RSS chief K S Sudarshan’s statement that the Congress in Kerala had sought and got his organisation’s support in the Assembly election in 2001 has embarrassed both the Congress and the BJP which has been struggling to find a place on the state’s electoral map.
While the Congress has denied such a deal, the RSS state leadership has confirmed that senior Congress leader Vayalar Ravi had approached it for help in a bypoll and not the 2001 election as its chief stated in an interview.
‘‘Ravi’s overtures, however, were turned down since he insisted on keeping the arrangement discreet,’’ A R Mohanan, state secretary of the RSS told The Indian Express today.
Sudarshan told India Today that his outfit and the BJP had helped the Congress win the 2001 Assembly polls after Ravi approached them, and that the Congress was clobbered in the 2004 Lok Sabha poll because the RSS did not help.
Ravi and the KPCC have hotly denied the charge.

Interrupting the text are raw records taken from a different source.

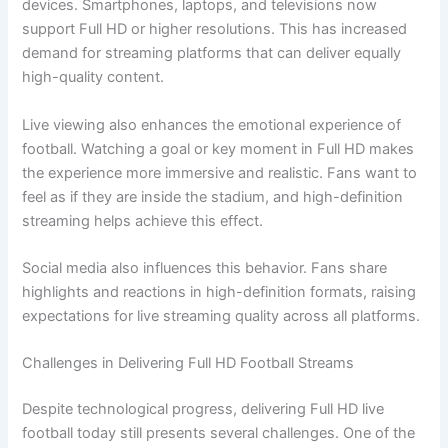
devices. Smartphones, laptops, and televisions now
support Full HD or higher resolutions. This has increased
demand for streaming platforms that can deliver equally
high-quality content.
Live viewing also enhances the emotional experience of
football. Watching a goal or key moment in Full HD makes
the experience more immersive and realistic. Fans want to
feel as if they are inside the stadium, and high-definition
streaming helps achieve this effect.
Social media also influences this behavior. Fans share
highlights and reactions in high-definition formats, raising
expectations for live streaming quality across all platforms.
Challenges in Delivering Full HD Football Streams
Despite technological progress, delivering Full HD live
football today still presents several challenges. One of the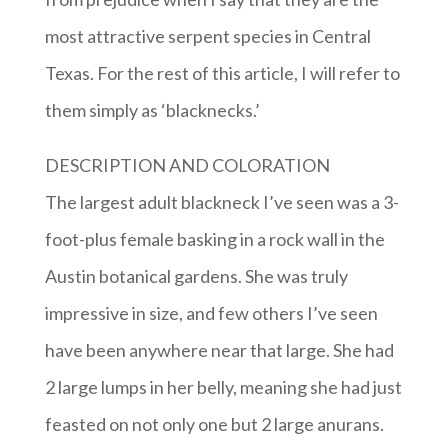
most attractive serpent species in Central
Texas. For the rest of this article, I will refer to
them simply as ‘blacknecks.’
DESCRIPTION AND COLORATION
The largest adult blackneck I’ve seen was a 3-
foot-plus female basking in a rock wall in the
Austin botanical gardens. She was truly
impressive in size, and few others I’ve seen
have been anywhere near that large. She had
2 large lumps in her belly, meaning she had just
feasted on not only one but 2 large anurans.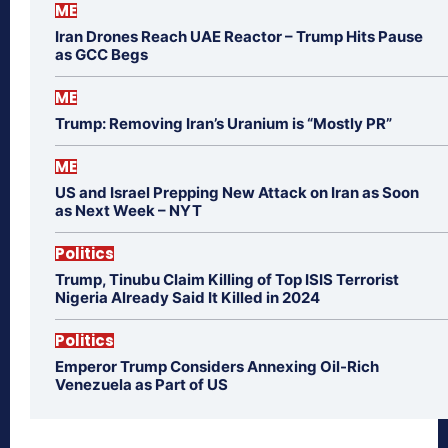
ME
Iran Drones Reach UAE Reactor – Trump Hits Pause
as GCC Begs
ME
Trump: Removing Iran’s Uranium is “Mostly PR”
ME
US and Israel Prepping New Attack on Iran as Soon
as Next Week – NYT
Politics
Trump, Tinubu Claim Killing of Top ISIS Terrorist
Nigeria Already Said It Killed in 2024
Politics
Emperor Trump Considers Annexing Oil-Rich
Venezuela as Part of US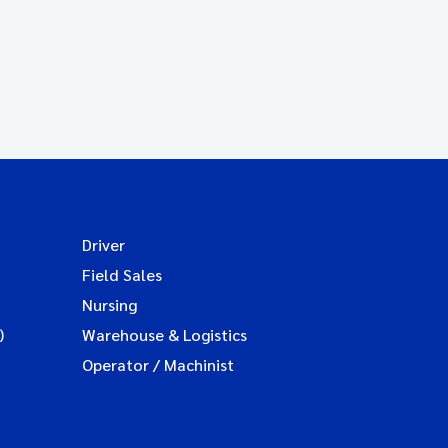
Driver
Field Sales
Nursing
)
Warehouse & Logistics
Operator / Machinist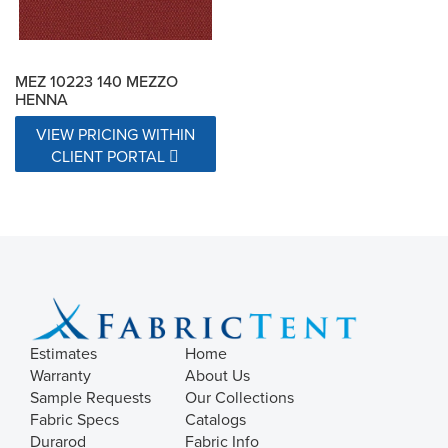
MEZ 10223 140 MEZZO
HENNA
VIEW PRICING WITHIN
CLIENT PORTAL
Estimates
Home
Warranty
About Us
Sample Requests
Our Collections
Fabric Specs
Catalogs
Durarod
Fabric Info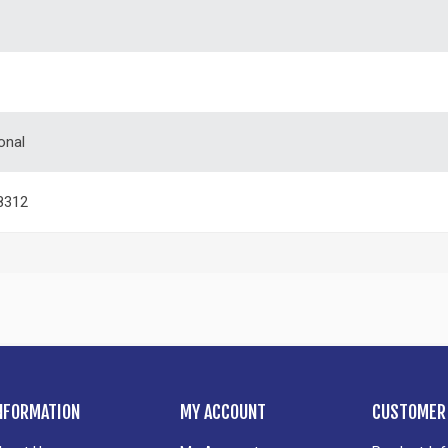
onal
8312
NFORMATION
MY ACCOUNT
CUSTOMER 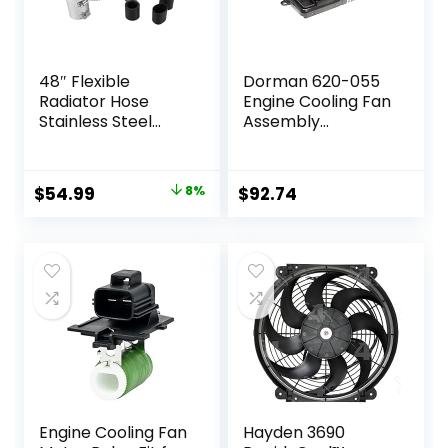
48″ Flexible
Dorman 620-055
Radiator Hose
Engine Cooling Fan
Stainless Steel
Assembly
Engine Cooling
Compatible with
Water Hose Kit
Select Jeep
Universal Water
Models,Black
Original
Current
$
54.99
8%
$
92.74
Hoses Adapter
price
price
with Chrome Cap
Clamp (Silver)
was:
is:
$59.99.
$54.99.
Engine Cooling Fan
Hayden 3690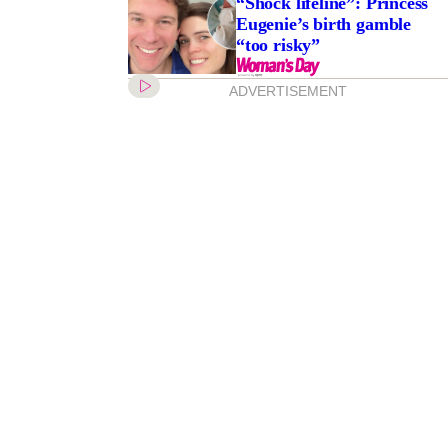
“Shock lifeline”: Princess
Eugenie’s birth gamble
“too risky”
ADVERTISEMENT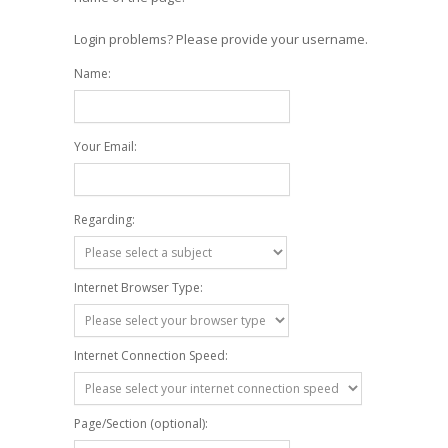
Login problems? Please provide your username.
Name:
Your Email:
Regarding:
Internet Browser Type:
Internet Connection Speed:
Page/Section (optional):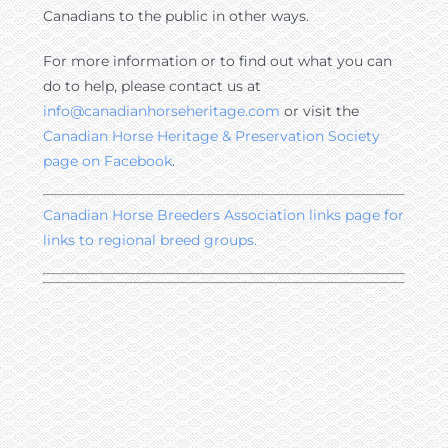
Canadians to the public in other ways.
For more information or to find out what you can
do to help, please contact us at
info@canadianhorseheritage.com
or visit the
Canadian Horse Heritage & Preservation Society
page on Facebook
.
Canadian Horse Breeders Association links page for
links to regional breed groups.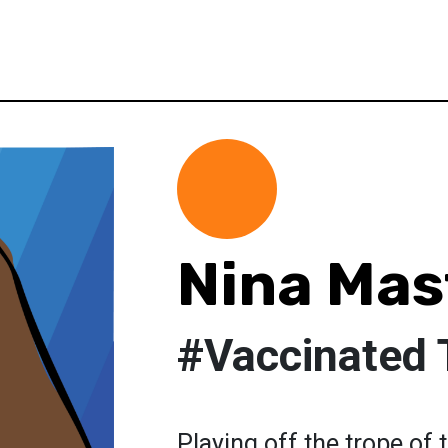
Nina Mas
#Vaccinated 
Playing off the trope of 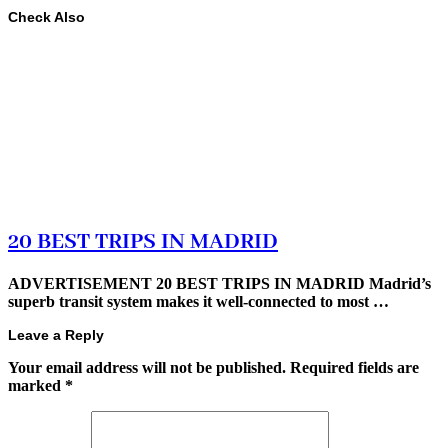
Check Also
20 BEST TRIPS IN MADRID
ADVERTISEMENT 20 BEST TRIPS IN MADRID Madrid’s
superb transit system makes it well-connected to most …
Leave a Reply
Your email address will not be published.
Required fields are
marked
*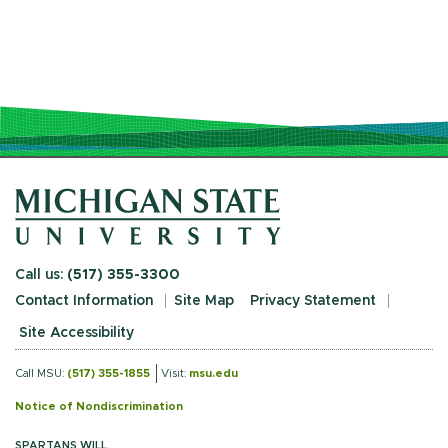
Call us:
(517) 355-3300
Contact Information
Site Map
Privacy Statement
Site Accessibility
Call MSU:
(517) 355-1855
Visit:
msu.edu
Notice of Nondiscrimination
SPARTANS WILL.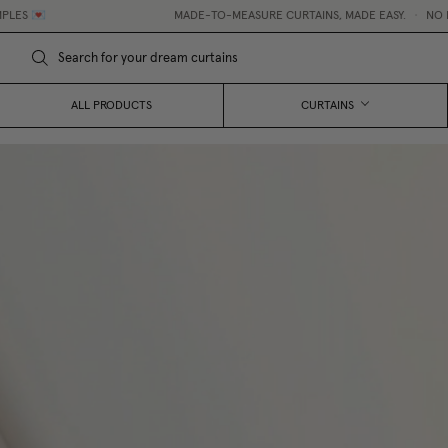
MADE-TO-MEASURE CURTAINS, MADE EASY.
•
NO HIDDEN FEES
ALL PRODUCTS
CURTAINS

While Ravi says he had never, ever, met the RSS leader, and had no business to broker votes since he held no office in the party’s state unit then, KPCC chief Thennala Balakrishna Pillai rejected the idea saying it was ‘‘preposterous.’’
But the RSS leadership is refusing to buy that, and has given a new twist to the controversy. It told The Indian Express that what Sudarshan mentioned were really two different points that got mixed up. One was that Ravi had approached the RSS for votes, for himself — this was while he was contesting the Assembly bypoll from Cherthala in the 1990s. Then later, during the 2001 Assembly poll, the RSS had taken a conscious decision to defeat the CPM, which naturally meant rooting for the Congress. It was a unilateral move.
‘‘Ravi drove down to the State Headquarters of our organisation at Elamakkara in Kochi one night, just before the Cherthala bypoll. He called on our Prantha Pracharak R Hari and requested him to divert our significant strength in Cherthala constituency for him. This was unexpected, and Hari told him that we don’t make political deals under cover of darkness, and told him to come for negotiations if and when his situation allowed him to do that openly,’’ Mohanan said.
Mohan says things were different during the 2001 polls. The bloody battles between the CPM and the Congress were at its peak, and cadres of both were being bombed or hacked to death almost daily. The RSS-BJP combine bore the brunt: some of their key men in north Kerala were killed, and they vowed to keep the CPM out of power.
‘‘Our state leaders debated this at Tripunithura, under the guidance of Mohan Bhagwat and others from the national leadership. We decided to mobilise our entire strength for the Congress candidates to defeat the CPM,’’ he says.
Interestingly, the BJP, which has a 13-per cent vote share in the state now, does not want to appear that it had played along with this RSS design—not even in constituencies where it could greatly help make the Congress win. ‘‘We had nothing to do with it. We were not consulted, and we did not ask our people to do it,’’ claims state BJP president P S Sreedharan Pillai.
Not that the BJP in Kerala had never done that. It is yet to live down the infamy of its Lok Sabha alliance against the CPM in the early ’90s with the Congress and the Muslim League, in Vadakara and Beypore. Though the party later owned it up as a ‘‘strategic aberration,’’ what was more damaging was the confidential report of the BJP’s own official committee which looked into it for the party’s national leadership.
The probe report clearly highlighted how the party’s votes were being diverted by its own local satraps, how even its senior state leaders have been palming off party votes en bloc in return for both money and other considerations, and how the party was getting into clandestine deals.
The BJP has considerable negotiating room in Kerala, considering that the win-lose margin between the two fronts led by the Congress and CPM in Kerala is often less that two per cent of the votes polled. A few thousand BJP votes shifted strategically could alter a poll’s outcome.
Sreedharan Pillai, however, claims that vote diversions don’t happen anymore. ‘‘We have since resolved that there would be no more hijacking of our votes for any party—by anyone. We did not let at least BJP votes go to the Congress in 2001. I can’t talk for our fellow organisations,’’ he maintained.
The CPM, which has repeatedly said that there were clandestine RSS-Cong deal, is delighted as Sudershan’s statement gives them another chance to claim the Muslim vote it has been desperate to get. ‘‘If a senior leader like Ravi has done it, it must have been with the permission of the party leadership. It’s sad that the Congress had to stoop to such levels and it (the deal) shows how secular that party is,’’ said CPM secretary Pinarayi Vijayan.